We've heard it all this past year, haven't we?
"Now you're just another team, like the Twins, who won it all recently, and no one cares about you anymore."
"Now you and the Yankees are just the same--overpaid East Coast teams whose fans are high on themselves."
"Everyone's sick of the Red Sox and their fans. What about the other teams? Quit hogging all the attention."
"Now you'll lose your identity. Face it, you liked seeing them lose, twisted masochists that you are."
"Yeah, well, back to the same ol' same ol' this year, eh? Enjoy your one championship. Losers."
"It's still 26 to 6."
I don't know why people try to find some way to take it away from us. But what I know for certain is that they can't.
That's the beauty of it. No matter what happens now or in the future, you can't take away the way our team came back against impossible odds to finally seize the pennant. You can't take away the memories of long hair and goofy dugout behavior and the personalities we fell in love with. You can't take away what Curt Schilling did. You can't take away what Keith Foulke did. You can't take away Johnny Damon's Grand Slam or Mark Bellhorn's various ringing home runs. You can't take away what it did for millions and millions of people who called their fathers and mothers up on the phone or went to the cemetery or hugged their kids or turned out for the parade.

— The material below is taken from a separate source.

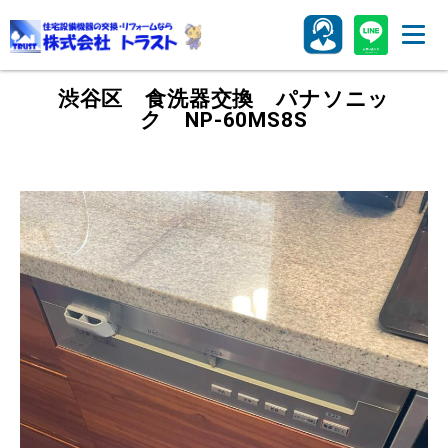
渋谷区 食洗器交換 パナソニッ
ク NP-60MS8S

It's permanent, written in history, written in ink. It will never not have happened. You can't take away the joy. You can't take away the relief.
It saddens me, when I think of it, that while much of the world seems to wish us well, there still seem to be so many who wish we were still grief-stricken, for whatever reason. Yankees fans clearly frustrated that they couldn't twist the knife quite the way they used to. Fans elsewhere suddenly heaping blame for their own team's indignities at our feet or suddenly seeming to find us all insufferable assholes.
But that's when I think of it. Which is not often. To be honest, if only Red Sox Nation now appreciates the Red Sox, that's just fine with me.
Most of the time, what I think of is Dave Roberts in Game 4. I think of Alan Embree and Derek Lowe in Game 7. I think of Gabe Kapler during the pennant celebration.
I think of Curt Schilling in Game 6 and Game 2. I think of Keith Foulke in Game 1, and in the last out.
That last out. I never thought I'd be lucky enough to see anything that could top Adam Vinatieri's field goal to win Super Bowl XXXVI. But that last out of the 100th World Series surpassed it, of course, by many orders of magnitude.
As I described it in my post a year ago:
Keith Foulke winds and draws his hand back, the ball clutched between his precisely spread fingers, and in the final nanosecond between windup and delivery his wrist catches as if pulled back by rubber bands, finally snapping forward to send the ball careening toward the plate.
Snapping the wrist, he sends the most important, fateful pitch he has ever created toward Edgar Renteria in the right-hand batter's box. Renteria's left leg cocks as he awaits the floating Foulkian missile.The ball arcs up, and then down.
Renteria jumps at the pitch, but his bat connects with the ball just high, sending it spiking back onto the grass in front of home plate, and directly back at the mound. Foulke snags the bounding ball in his glove, stuffing his other hand in immediately after it as if to make absolutely positive it's there. Still holding it, he runs a few steps toward first base, seeming for a moment almost afraid to remove the ball again and let it fly out of his hands, if only for a second.
Finally, a few yards away on the green grass of the infield at Busch Stadium, Keith Foulke tosses it softly, underhanded, to Doug Mientkiewicz at first base. Renteria has barely bothered running.
Mientkiewicz, holding his glove out, catches the ball with his foot on the base, and he and Foulke immediately leap into the air, as eight stifling decades in a lonely city by the chilly Atlantic melt into a riot of joy.
I can watch that moment on video, see it in pictures, read about it, listen to the broadcasters' calls, hear other fans tell the story of where they were when it happened--I can revisit it from every angle, and it never fails to make me gasp for breath. Because every time I see it, I'm reminded that it's real. And it's permanent. It will never not have happened.
________________________________________
P.S. Congratulations to the Chicago White Sox and their fans, to whom we successfully passed the long-suffering-American-League-franchise-finally-wins-by-sweeping-an-NL-team-in-its-own-house torch quite nicely.